Sometimes, they dexterously used their dredges to whip away anything that might lie within reach. Some of them were mighty neat at this, and the accomplishment was called dry dredging. Then, there was a vast deal of property, such as copper nails, sheathing, hardwood, habitually brought away by shipwrights and other workmen from their employers' yards, and disposed of to marine store dealers, many of whom escaped detection through hard swearing, and their extraordinary artful ways of accounting for the possession of stolen property. Likewise, there were special–pleading practitioners, for whom barges 'drifted away of their own selves' – they having no hand in it, except first cutting them loose, and afterwards plundering them – innocents, meaning no harm, who had the misfortune to observe those foundlings wandering about the Thames. We were now going in and out, with little noise and great nicety, among the tiers of shipping, whose many hulls, lying close together, rose out of the water like black streets. Here and there, a Scotch, an Irish, or a foreign steamer, getting up her steam as the tide made, looked, with her great chimney and high sides, like a quiet factory among the common buildings. Now, the streets opened into clearer spaces, now contracted into alleys; but the tiers were so like houses, in the dark, that I could almost have believed myself in the narrower bye–ways of Venice.

Everything was wonderfully still; for, it wanted full three hours of flood, and nothing seemed awake but a dog here and there.
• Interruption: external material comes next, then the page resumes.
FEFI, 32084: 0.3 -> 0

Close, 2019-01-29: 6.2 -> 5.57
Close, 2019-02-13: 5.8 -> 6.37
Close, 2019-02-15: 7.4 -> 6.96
So we took no Tier–rangers captive, nor any Lumpers, nor Truckers, nor Dredgermen, nor other evil–disposed person or persons; but went ashore at Wapping, where the old Thames Police office is now a station–house, and where the old Court, with its cabin windows looking on the river, is a quaint charge room: with nothing worse in it usually than a stuffed cat in a glass case, and a portrait, pleasant to behold, of a rare old Thames Police officer, Mr Superintendent Evans, now succeeded by his son. We looked over the charge books, admirably kept, and found the prevention so good that there were not five hundred entries in a whole year. Then, we looked into the store–room; where there was an oakum smell, and a nautical seasoning of dreadnought clothing, rope yarn, boat–hooks, sculls and oars, spare stretchers, rudders, pistols, cutlasses, and the like. Then, into the cell, aired high up in the wooden wall through an opening like a kitchen plate–rack: wherein there was a drunken man, not at all warm, and very wishful to know if it were morning yet. Then, into a better sort of watch and ward room, where there was a squadron of stone bottles drawn up, ready to be filled with hot water and applied to any unfortunate creature that might be brought in apparently drowned. Finally, we shook hands with our worthy friend Pea, and ran all the way to Tower Hill, under strong Police suspicion occasionally, before we got warm.